BPt.CompareDict.pairwise_t_stats#
- CompareDict.pairwise_t_stats(metric='first')[source]#
This method performs pair-wise t-test comparisons between all different options, assuming this object holds instances of
EvalResults
. The method used to generate t-test comparisons here is based off the example code from: https://scikit-learn.org/stable/auto_examples/model_selection/plot_grid_search_stats.htmlNote
In the case that the sizes of the training and validation sets at each fold vary dramatically, it is unclear if this statistics are still valid.
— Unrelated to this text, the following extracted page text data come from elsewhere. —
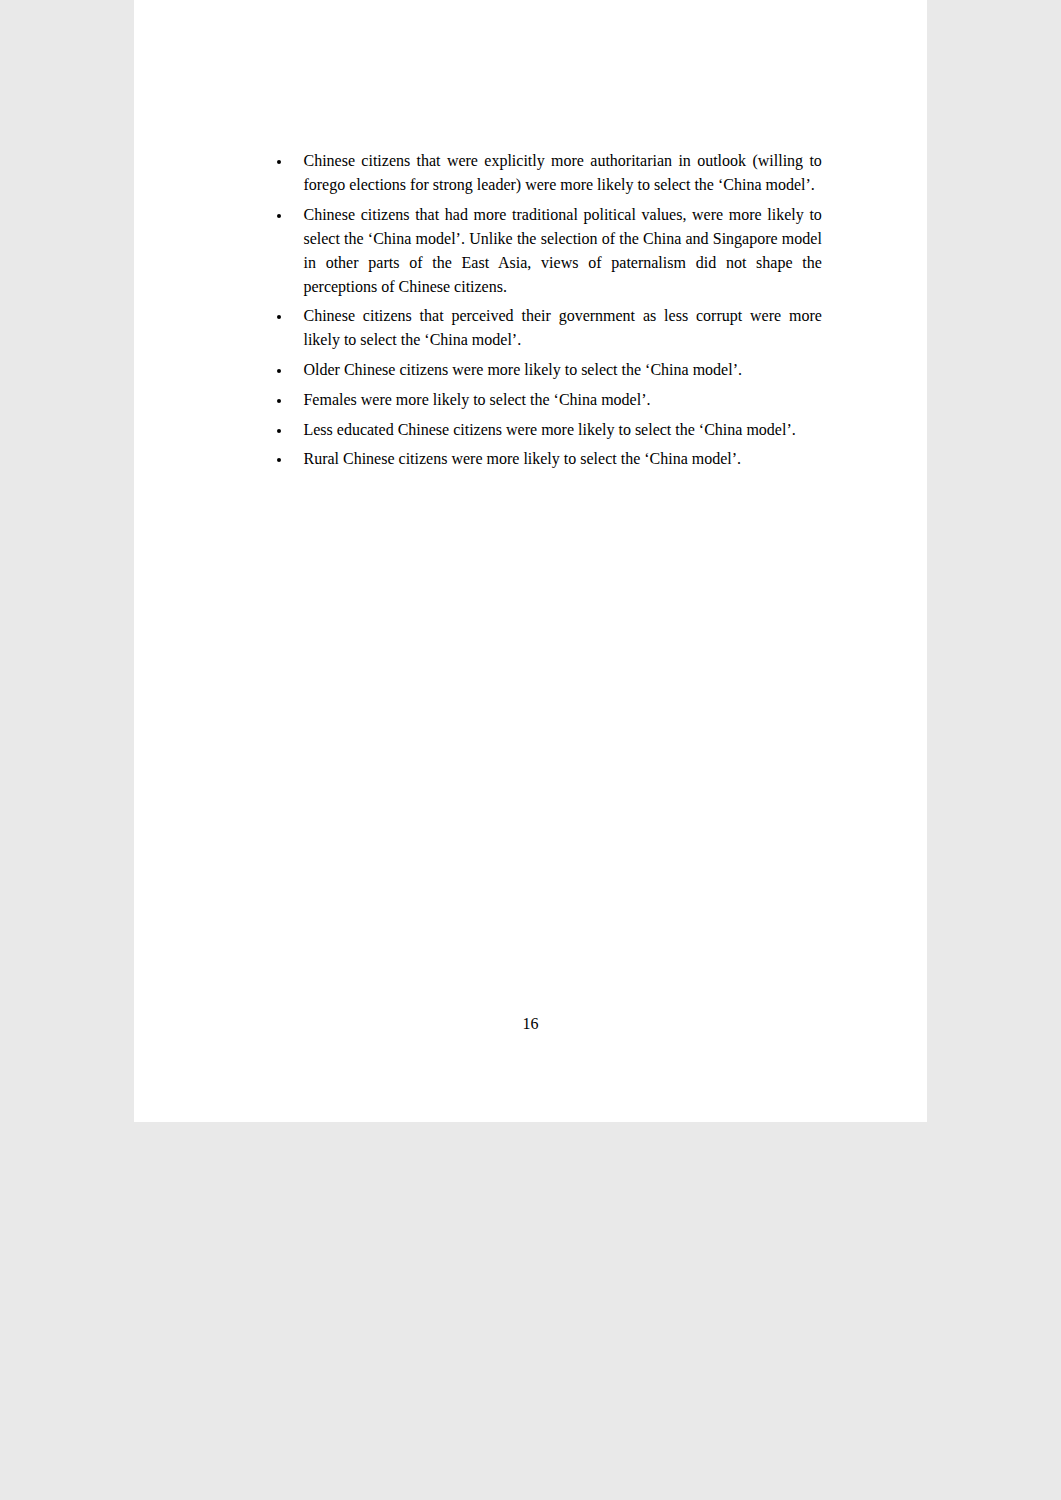Chinese citizens that were explicitly more authoritarian in outlook (willing to forego elections for strong leader) were more likely to select the ‘China model’.
Chinese citizens that had more traditional political values, were more likely to select the ‘China model’. Unlike the selection of the China and Singapore model in other parts of the East Asia, views of paternalism did not shape the perceptions of Chinese citizens.
Chinese citizens that perceived their government as less corrupt were more likely to select the ‘China model’.
Older Chinese citizens were more likely to select the ‘China model’.
Females were more likely to select the ‘China model’.
Less educated Chinese citizens were more likely to select the ‘China model’.
Rural Chinese citizens were more likely to select the ‘China model’.
16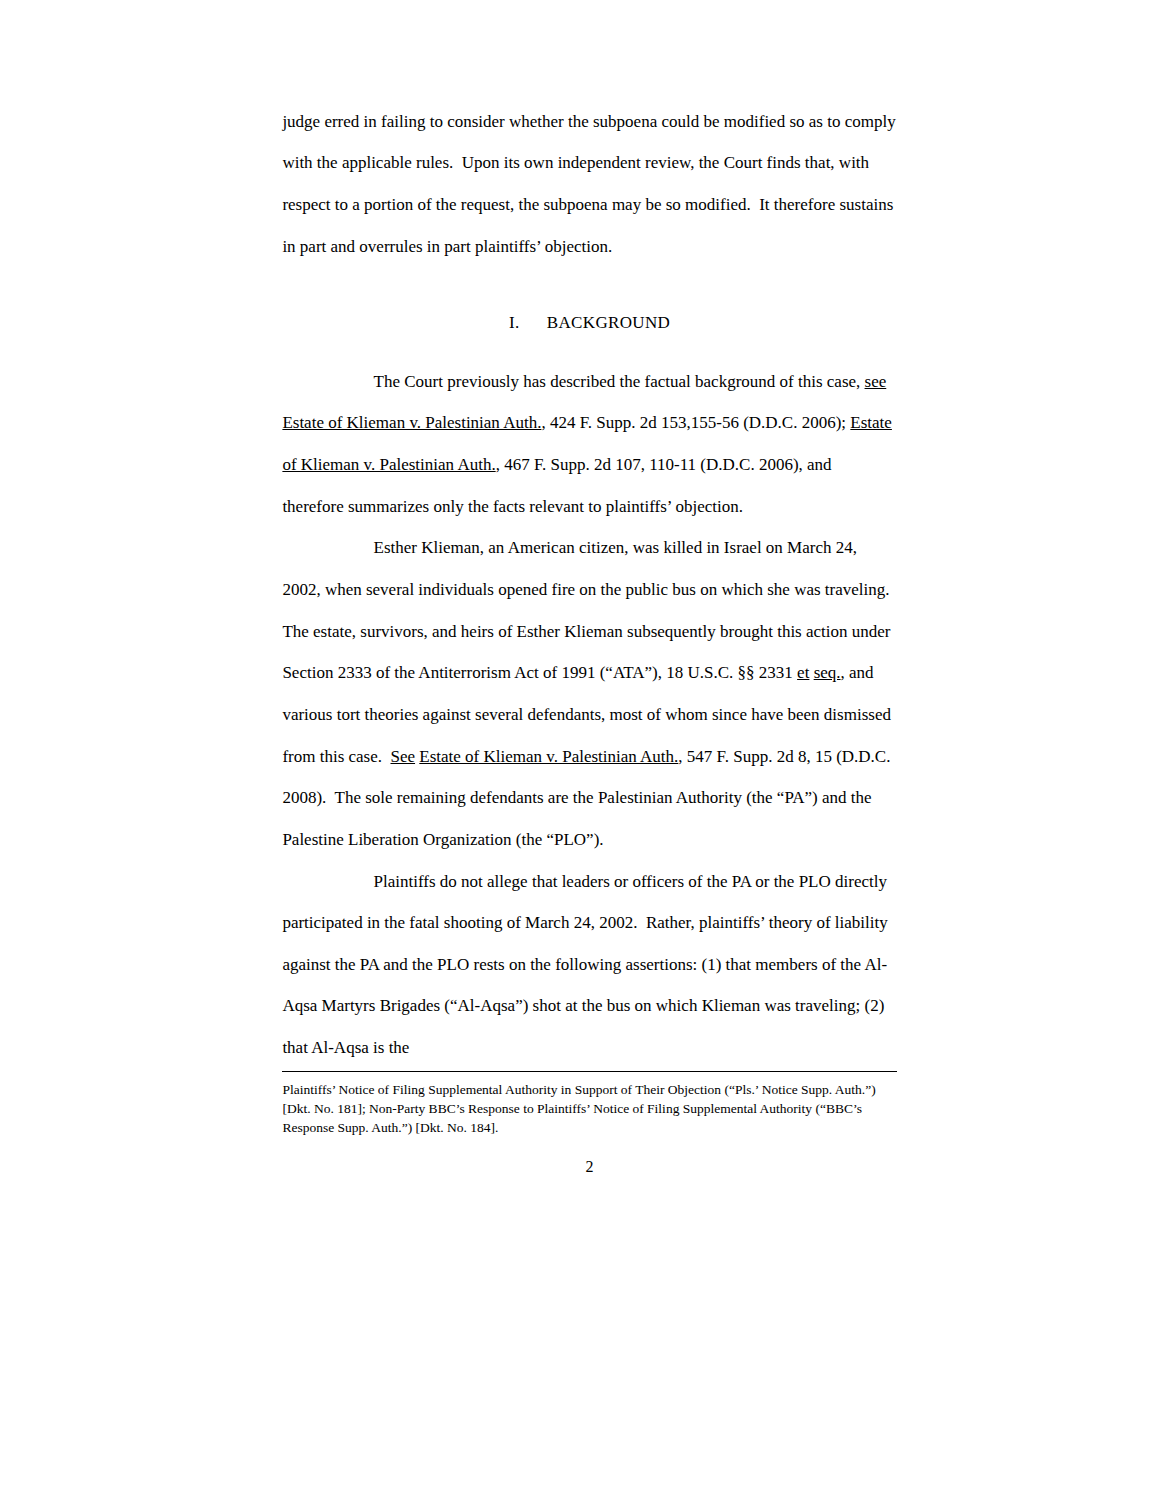judge erred in failing to consider whether the subpoena could be modified so as to comply with the applicable rules. Upon its own independent review, the Court finds that, with respect to a portion of the request, the subpoena may be so modified. It therefore sustains in part and overrules in part plaintiffs’ objection.
I. BACKGROUND
The Court previously has described the factual background of this case, see Estate of Klieman v. Palestinian Auth., 424 F. Supp. 2d 153,155-56 (D.D.C. 2006); Estate of Klieman v. Palestinian Auth., 467 F. Supp. 2d 107, 110-11 (D.D.C. 2006), and therefore summarizes only the facts relevant to plaintiffs’ objection.
Esther Klieman, an American citizen, was killed in Israel on March 24, 2002, when several individuals opened fire on the public bus on which she was traveling. The estate, survivors, and heirs of Esther Klieman subsequently brought this action under Section 2333 of the Antiterrorism Act of 1991 (“ATA”), 18 U.S.C. §§ 2331 et seq., and various tort theories against several defendants, most of whom since have been dismissed from this case. See Estate of Klieman v. Palestinian Auth., 547 F. Supp. 2d 8, 15 (D.D.C. 2008). The sole remaining defendants are the Palestinian Authority (the “PA”) and the Palestine Liberation Organization (the “PLO”).
Plaintiffs do not allege that leaders or officers of the PA or the PLO directly participated in the fatal shooting of March 24, 2002. Rather, plaintiffs’ theory of liability against the PA and the PLO rests on the following assertions: (1) that members of the Al-Aqsa Martyrs Brigades (“Al-Aqsa”) shot at the bus on which Klieman was traveling; (2) that Al-Aqsa is the
Plaintiffs’ Notice of Filing Supplemental Authority in Support of Their Objection (“Pls.’ Notice Supp. Auth.”) [Dkt. No. 181]; Non-Party BBC’s Response to Plaintiffs’ Notice of Filing Supplemental Authority (“BBC’s Response Supp. Auth.”) [Dkt. No. 184].
2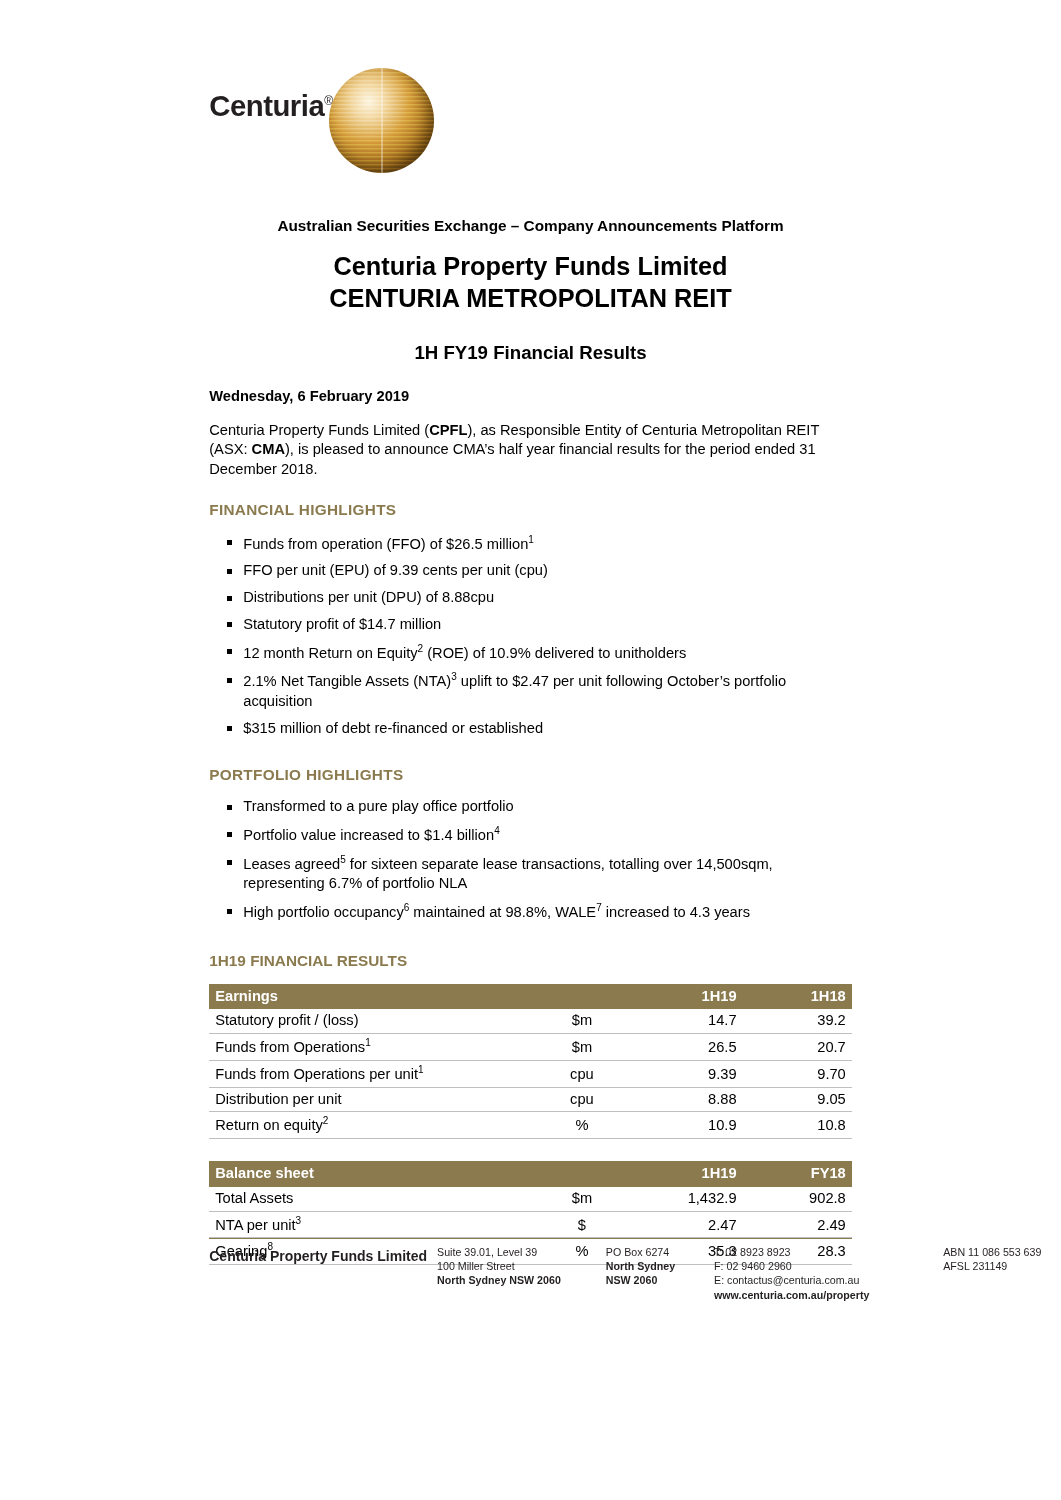Centuria®
Australian Securities Exchange – Company Announcements Platform
Centuria Property Funds Limited
CENTURIA METROPOLITAN REIT
1H FY19 Financial Results
Wednesday, 6 February 2019
Centuria Property Funds Limited (CPFL), as Responsible Entity of Centuria Metropolitan REIT (ASX: CMA), is pleased to announce CMA’s half year financial results for the period ended 31 December 2018.
FINANCIAL HIGHLIGHTS
Funds from operation (FFO) of $26.5 million1
FFO per unit (EPU) of 9.39 cents per unit (cpu)
Distributions per unit (DPU) of 8.88cpu
Statutory profit of $14.7 million
12 month Return on Equity2 (ROE) of 10.9% delivered to unitholders
2.1% Net Tangible Assets (NTA)3 uplift to $2.47 per unit following October’s portfolio acquisition
$315 million of debt re-financed or established
PORTFOLIO HIGHLIGHTS
Transformed to a pure play office portfolio
Portfolio value increased to $1.4 billion4
Leases agreed5 for sixteen separate lease transactions, totalling over 14,500sqm, representing 6.7% of portfolio NLA
High portfolio occupancy6 maintained at 98.8%, WALE7 increased to 4.3 years
1H19 FINANCIAL RESULTS
| Earnings | | 1H19 | 1H18 |
| --- | --- | --- | --- |
| Statutory profit / (loss) | $m | 14.7 | 39.2 |
| Funds from Operations 1 | $m | 26.5 | 20.7 |
| Funds from Operations per unit 1 | cpu | 9.39 | 9.70 |
| Distribution per unit | cpu | 8.88 | 9.05 |
| Return on equity 2 | % | 10.9 | 10.8 |
| Balance sheet | | 1H19 | FY18 |
| --- | --- | --- | --- |
| Total Assets | $m | 1,432.9 | 902.8 |
| NTA per unit 3 | $ | 2.47 | 2.49 |
| Gearing 8 | % | 35.3 | 28.3 |
Centuria Property Funds Limited
Suite 39.01, Level 39
100 Miller Street
North Sydney NSW 2060
PO Box 6274
North Sydney
NSW 2060
T: 02 8923 8923
F: 02 9460 2960
E: contactus@centuria.com.au
www.centuria.com.au/property
ABN 11 086 553 639
AFSL 231149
In that case, the mean train size and mean validation sizes are employed when computing statistics.
- Parameters
- metricstr, optional
This method compares the metrics produced for only one valid metric / scorer. Notably all
EvalResults
must have been evaluated with respect to this scorer. By default the reserved key, ‘first’ indicates that just whatever scorer is first should be used to produce the pairwise t statistics.default = 'first'
- Returns
- stats_dfpandas DataFrame
A DataFrame comparing all pairwise combinations of the original
Compare
options. ‘t_stat’ and ‘p_val’ columns will be generated for each comparison representing the corrected t_stat for non-independence of folds and the corresponding Bonferroni correctted p values (for multiple comparisons from comparing all pairwise combinations). See the referenced scikit-learn example for more information.